- [YOUR INSTRUCTIONS] Copy every record verbatim. Leave the pictures out.
** Opening INPUT block **
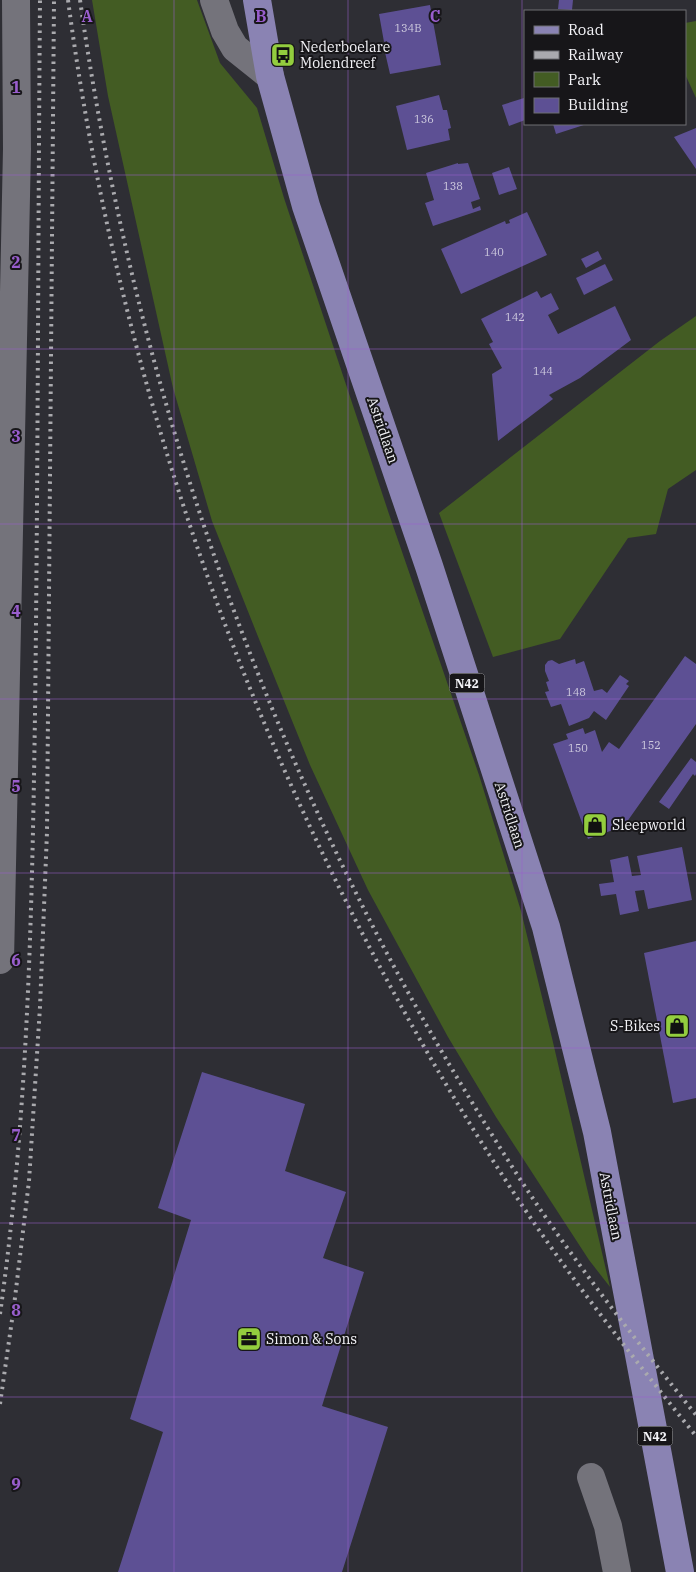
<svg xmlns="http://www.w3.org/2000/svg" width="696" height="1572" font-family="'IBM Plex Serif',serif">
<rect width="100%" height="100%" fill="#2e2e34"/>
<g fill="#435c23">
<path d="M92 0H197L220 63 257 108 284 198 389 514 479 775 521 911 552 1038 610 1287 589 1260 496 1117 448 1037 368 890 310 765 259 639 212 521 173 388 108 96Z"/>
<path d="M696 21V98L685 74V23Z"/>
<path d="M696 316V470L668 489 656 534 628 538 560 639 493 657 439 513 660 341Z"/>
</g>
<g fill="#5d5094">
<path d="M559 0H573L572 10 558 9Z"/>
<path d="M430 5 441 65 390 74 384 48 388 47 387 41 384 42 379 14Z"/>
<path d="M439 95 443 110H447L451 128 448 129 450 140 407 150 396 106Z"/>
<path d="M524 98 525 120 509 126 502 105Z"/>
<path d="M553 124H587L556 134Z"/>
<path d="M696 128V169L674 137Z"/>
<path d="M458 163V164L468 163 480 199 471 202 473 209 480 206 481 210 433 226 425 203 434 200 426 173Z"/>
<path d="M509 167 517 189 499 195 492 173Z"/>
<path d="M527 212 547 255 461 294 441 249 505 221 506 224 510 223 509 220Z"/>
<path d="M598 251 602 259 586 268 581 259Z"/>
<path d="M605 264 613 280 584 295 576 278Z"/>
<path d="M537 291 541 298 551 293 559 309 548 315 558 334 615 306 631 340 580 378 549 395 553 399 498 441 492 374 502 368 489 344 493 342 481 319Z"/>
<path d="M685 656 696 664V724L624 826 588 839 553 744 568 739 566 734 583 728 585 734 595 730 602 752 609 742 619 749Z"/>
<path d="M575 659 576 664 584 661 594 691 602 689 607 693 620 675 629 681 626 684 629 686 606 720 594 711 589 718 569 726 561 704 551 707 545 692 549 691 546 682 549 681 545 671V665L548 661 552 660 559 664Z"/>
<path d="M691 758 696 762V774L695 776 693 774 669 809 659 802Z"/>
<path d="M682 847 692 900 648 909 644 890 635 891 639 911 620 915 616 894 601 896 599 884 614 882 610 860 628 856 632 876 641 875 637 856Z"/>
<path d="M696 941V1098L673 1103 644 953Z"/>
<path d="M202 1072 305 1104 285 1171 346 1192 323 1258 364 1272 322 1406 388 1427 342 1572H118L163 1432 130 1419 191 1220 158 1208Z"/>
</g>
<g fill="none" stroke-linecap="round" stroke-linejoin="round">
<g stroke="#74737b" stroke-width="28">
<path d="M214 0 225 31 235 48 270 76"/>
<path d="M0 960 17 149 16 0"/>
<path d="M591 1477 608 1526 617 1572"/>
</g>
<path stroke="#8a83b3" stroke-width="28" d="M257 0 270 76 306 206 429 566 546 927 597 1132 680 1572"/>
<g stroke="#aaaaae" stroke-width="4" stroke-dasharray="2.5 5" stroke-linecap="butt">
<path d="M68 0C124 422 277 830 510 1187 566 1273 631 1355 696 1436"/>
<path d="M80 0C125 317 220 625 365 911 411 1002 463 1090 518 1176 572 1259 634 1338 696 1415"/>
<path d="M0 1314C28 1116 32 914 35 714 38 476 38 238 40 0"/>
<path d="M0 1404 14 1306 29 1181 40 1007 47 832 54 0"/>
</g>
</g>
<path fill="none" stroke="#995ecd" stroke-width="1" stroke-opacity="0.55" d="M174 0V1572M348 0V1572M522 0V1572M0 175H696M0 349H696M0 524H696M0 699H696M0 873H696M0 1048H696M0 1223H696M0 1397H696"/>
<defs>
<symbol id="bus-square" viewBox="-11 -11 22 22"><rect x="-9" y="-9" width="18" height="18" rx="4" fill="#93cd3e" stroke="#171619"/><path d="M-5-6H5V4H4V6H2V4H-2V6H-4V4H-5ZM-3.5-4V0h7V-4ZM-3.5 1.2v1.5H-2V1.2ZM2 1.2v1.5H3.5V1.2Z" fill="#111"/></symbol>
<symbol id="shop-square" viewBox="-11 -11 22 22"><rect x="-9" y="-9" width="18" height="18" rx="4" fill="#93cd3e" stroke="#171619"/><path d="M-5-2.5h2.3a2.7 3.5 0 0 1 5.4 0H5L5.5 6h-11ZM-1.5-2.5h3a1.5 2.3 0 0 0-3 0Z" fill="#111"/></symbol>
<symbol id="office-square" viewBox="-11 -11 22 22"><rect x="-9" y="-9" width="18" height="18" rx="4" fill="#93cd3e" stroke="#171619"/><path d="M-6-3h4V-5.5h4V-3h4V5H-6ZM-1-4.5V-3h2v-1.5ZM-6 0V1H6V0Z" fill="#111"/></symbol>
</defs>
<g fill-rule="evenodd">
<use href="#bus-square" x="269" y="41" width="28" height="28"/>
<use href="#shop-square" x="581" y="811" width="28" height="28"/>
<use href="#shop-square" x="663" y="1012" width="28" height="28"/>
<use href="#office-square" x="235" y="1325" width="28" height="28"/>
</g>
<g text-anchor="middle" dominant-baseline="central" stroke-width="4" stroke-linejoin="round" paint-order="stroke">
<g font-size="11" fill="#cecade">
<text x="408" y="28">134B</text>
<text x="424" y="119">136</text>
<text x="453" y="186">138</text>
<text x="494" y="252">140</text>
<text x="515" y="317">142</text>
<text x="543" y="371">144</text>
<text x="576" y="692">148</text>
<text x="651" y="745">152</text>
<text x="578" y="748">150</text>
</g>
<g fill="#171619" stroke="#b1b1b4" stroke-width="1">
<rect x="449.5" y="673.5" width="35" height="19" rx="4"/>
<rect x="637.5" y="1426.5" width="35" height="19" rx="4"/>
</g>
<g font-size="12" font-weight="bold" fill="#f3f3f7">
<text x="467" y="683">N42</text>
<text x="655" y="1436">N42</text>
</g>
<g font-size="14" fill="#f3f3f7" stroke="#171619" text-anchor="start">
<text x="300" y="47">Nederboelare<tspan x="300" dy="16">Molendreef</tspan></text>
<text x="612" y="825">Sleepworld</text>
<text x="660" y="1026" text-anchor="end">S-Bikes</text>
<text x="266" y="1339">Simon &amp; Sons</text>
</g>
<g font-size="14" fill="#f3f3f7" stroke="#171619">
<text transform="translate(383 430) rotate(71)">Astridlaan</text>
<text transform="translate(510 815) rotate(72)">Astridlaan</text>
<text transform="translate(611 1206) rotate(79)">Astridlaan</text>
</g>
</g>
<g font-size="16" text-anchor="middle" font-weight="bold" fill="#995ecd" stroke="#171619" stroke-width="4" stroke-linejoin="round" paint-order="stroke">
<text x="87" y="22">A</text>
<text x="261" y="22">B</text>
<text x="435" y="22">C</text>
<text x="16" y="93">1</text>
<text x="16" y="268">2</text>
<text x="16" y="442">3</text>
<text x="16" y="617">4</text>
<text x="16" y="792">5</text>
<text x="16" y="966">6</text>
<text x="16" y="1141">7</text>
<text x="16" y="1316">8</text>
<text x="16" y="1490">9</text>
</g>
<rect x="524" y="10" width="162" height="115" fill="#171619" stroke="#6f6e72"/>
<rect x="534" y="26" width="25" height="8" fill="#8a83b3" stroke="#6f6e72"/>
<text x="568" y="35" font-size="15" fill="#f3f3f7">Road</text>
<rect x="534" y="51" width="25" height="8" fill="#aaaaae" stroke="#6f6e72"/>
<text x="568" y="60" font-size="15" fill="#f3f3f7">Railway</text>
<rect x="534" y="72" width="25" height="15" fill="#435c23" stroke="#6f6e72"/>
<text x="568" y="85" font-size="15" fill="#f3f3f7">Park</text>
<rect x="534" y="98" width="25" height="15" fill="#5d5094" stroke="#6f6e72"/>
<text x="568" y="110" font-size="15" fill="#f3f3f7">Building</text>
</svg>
** Closing INPUT block **
- [RESULT OF THIS EXERCISE]
<svg xmlns="http://www.w3.org/2000/svg" width="696" height="1572" font-family="'IBM Plex Serif',serif">
<rect width="100%" height="100%" fill="#2e2e34"/>
<g fill="#435c23">
<path d="M92 0H197L220 63 257 108 284 198 389 514 479 775 521 911 552 1038 610 1287 589 1260 496 1117 448 1037 368 890 310 765 259 639 212 521 173 388 108 96Z"/>
<path d="M696 21V98L685 74V23Z"/>
<path d="M696 316V470L668 489 656 534 628 538 560 639 493 657 439 513 660 341Z"/>
</g>
<g fill="#5d5094">
<path d="M559 0H573L572 10 558 9Z"/>
<path d="M430 5 441 65 390 74 384 48 388 47 387 41 384 42 379 14Z"/>
<path d="M439 95 443 110H447L451 128 448 129 450 140 407 150 396 106Z"/>
<path d="M524 98 525 120 509 126 502 105Z"/>
<path d="M553 124H587L556 134Z"/>
<path d="M696 128V169L674 137Z"/>
<path d="M458 163V164L468 163 480 199 471 202 473 209 480 206 481 210 433 226 425 203 434 200 426 173Z"/>
<path d="M509 167 517 189 499 195 492 173Z"/>
<path d="M527 212 547 255 461 294 441 249 505 221 506 224 510 223 509 220Z"/>
<path d="M598 251 602 259 586 268 581 259Z"/>
<path d="M605 264 613 280 584 295 576 278Z"/>
<path d="M537 291 541 298 551 293 559 309 548 315 558 334 615 306 631 340 580 378 549 395 553 399 498 441 492 374 502 368 489 344 493 342 481 319Z"/>
<path d="M685 656 696 664V724L624 826 588 839 553 744 568 739 566 734 583 728 585 734 595 730 602 752 609 742 619 749Z"/>
<path d="M575 659 576 664 584 661 594 691 602 689 607 693 620 675 629 681 626 684 629 686 606 720 594 711 589 718 569 726 561 704 551 707 545 692 549 691 546 682 549 681 545 671V665L548 661 552 660 559 664Z"/>
<path d="M691 758 696 762V774L695 776 693 774 669 809 659 802Z"/>
<path d="M682 847 692 900 648 909 644 890 635 891 639 911 620 915 616 894 601 896 599 884 614 882 610 860 628 856 632 876 641 875 637 856Z"/>
<path d="M696 941V1098L673 1103 644 953Z"/>
<path d="M202 1072 305 1104 285 1171 346 1192 323 1258 364 1272 322 1406 388 1427 342 1572H118L163 1432 130 1419 191 1220 158 1208Z"/>
</g>
<g fill="none" stroke-linecap="round" stroke-linejoin="round">
<g stroke="#74737b" stroke-width="28">
<path d="M214 0 225 31 235 48 270 76"/>
<path d="M0 960 17 149 16 0"/>
<path d="M591 1477 608 1526 617 1572"/>
</g>
<path stroke="#8a83b3" stroke-width="28" d="M257 0 270 76 306 206 429 566 546 927 597 1132 680 1572"/>
<g stroke="#aaaaae" stroke-width="4" stroke-dasharray="2.5 5" stroke-linecap="butt">
<path d="M68 0C124 422 277 830 510 1187 566 1273 631 1355 696 1436"/>
<path d="M80 0C125 317 220 625 365 911 411 1002 463 1090 518 1176 572 1259 634 1338 696 1415"/>
<path d="M0 1314C28 1116 32 914 35 714 38 476 38 238 40 0"/>
<path d="M0 1404 14 1306 29 1181 40 1007 47 832 54 0"/>
</g>
</g>
<path fill="none" stroke="#995ecd" stroke-width="1" stroke-opacity="0.55" d="M174 0V1572M348 0V1572M522 0V1572M0 175H696M0 349H696M0 524H696M0 699H696M0 873H696M0 1048H696M0 1223H696M0 1397H696"/>
<defs>
<symbol id="bus-square" viewBox="-11 -11 22 22"><rect x="-9" y="-9" width="18" height="18" rx="4" fill="#93cd3e" stroke="#171619"/><path d="M-5-6H5V4H4V6H2V4H-2V6H-4V4H-5ZM-3.5-4V0h7V-4ZM-3.5 1.2v1.5H-2V1.2ZM2 1.2v1.5H3.5V1.2Z" fill="#111"/></symbol>
<symbol id="shop-square" viewBox="-11 -11 22 22"><rect x="-9" y="-9" width="18" height="18" rx="4" fill="#93cd3e" stroke="#171619"/><path d="M-5-2.5h2.3a2.7 3.5 0 0 1 5.4 0H5L5.5 6h-11ZM-1.5-2.5h3a1.5 2.3 0 0 0-3 0Z" fill="#111"/></symbol>
<symbol id="office-square" viewBox="-11 -11 22 22"><rect x="-9" y="-9" width="18" height="18" rx="4" fill="#93cd3e" stroke="#171619"/><path d="M-6-3h4V-5.5h4V-3h4V5H-6ZM-1-4.5V-3h2v-1.5ZM-6 0V1H6V0Z" fill="#111"/></symbol>
</defs>
<g fill-rule="evenodd">
<use href="#bus-square" x="269" y="41" width="28" height="28"/>
<use href="#shop-square" x="581" y="811" width="28" height="28"/>
<use href="#shop-square" x="663" y="1012" width="28" height="28"/>
<use href="#office-square" x="235" y="1325" width="28" height="28"/>
</g>
<g text-anchor="middle" dominant-baseline="central" stroke-width="4" stroke-linejoin="round" paint-order="stroke">
<g font-size="11" fill="#cecade">
<text x="408" y="28">134B</text>
<text x="424" y="119">136</text>
<text x="453" y="186">138</text>
<text x="494" y="252">140</text>
<text x="515" y="317">142</text>
<text x="543" y="371">144</text>
<text x="576" y="692">148</text>
<text x="651" y="745">152</text>
<text x="578" y="748">150</text>
</g>
<g fill="#171619" stroke="#b1b1b4" stroke-width="1">
<rect x="449.5" y="673.5" width="35" height="19" rx="4"/>
<rect x="637.5" y="1426.5" width="35" height="19" rx="4"/>
</g>
<g font-size="12" font-weight="bold" fill="#f3f3f7">
<text x="467" y="683">N42</text>
<text x="655" y="1436">N42</text>
</g>
<g font-size="14" fill="#f3f3f7" stroke="#171619" text-anchor="start">
<text x="300" y="47">Nederboelare<tspan x="300" dy="16">Molendreef</tspan></text>
<text x="612" y="825">Sleepworld</text>
<text x="660" y="1026" text-anchor="end">S-Bikes</text>
<text x="266" y="1339">Simon &amp; Sons</text>
</g>
<g font-size="14" fill="#f3f3f7" stroke="#171619">
<text transform="translate(383 430) rotate(71)">Astridlaan</text>
<text transform="translate(510 815) rotate(72)">Astridlaan</text>
<text transform="translate(611 1206) rotate(79)">Astridlaan</text>
</g>
</g>
<g font-size="16" text-anchor="middle" font-weight="bold" fill="#995ecd" stroke="#171619" stroke-width="4" stroke-linejoin="round" paint-order="stroke">
<text x="87" y="22">A</text>
<text x="261" y="22">B</text>
<text x="435" y="22">C</text>
<text x="16" y="93">1</text>
<text x="16" y="268">2</text>
<text x="16" y="442">3</text>
<text x="16" y="617">4</text>
<text x="16" y="792">5</text>
<text x="16" y="966">6</text>
<text x="16" y="1141">7</text>
<text x="16" y="1316">8</text>
<text x="16" y="1490">9</text>
</g>
<rect x="524" y="10" width="162" height="115" fill="#171619" stroke="#6f6e72"/>
<rect x="534" y="26" width="25" height="8" fill="#8a83b3" stroke="#6f6e72"/>
<text x="568" y="35" font-size="15" fill="#f3f3f7">Road</text>
<rect x="534" y="51" width="25" height="8" fill="#aaaaae" stroke="#6f6e72"/>
<text x="568" y="60" font-size="15" fill="#f3f3f7">Railway</text>
<rect x="534" y="72" width="25" height="15" fill="#435c23" stroke="#6f6e72"/>
<text x="568" y="85" font-size="15" fill="#f3f3f7">Park</text>
<rect x="534" y="98" width="25" height="15" fill="#5d5094" stroke="#6f6e72"/>
<text x="568" y="110" font-size="15" fill="#f3f3f7">Building</text>
</svg>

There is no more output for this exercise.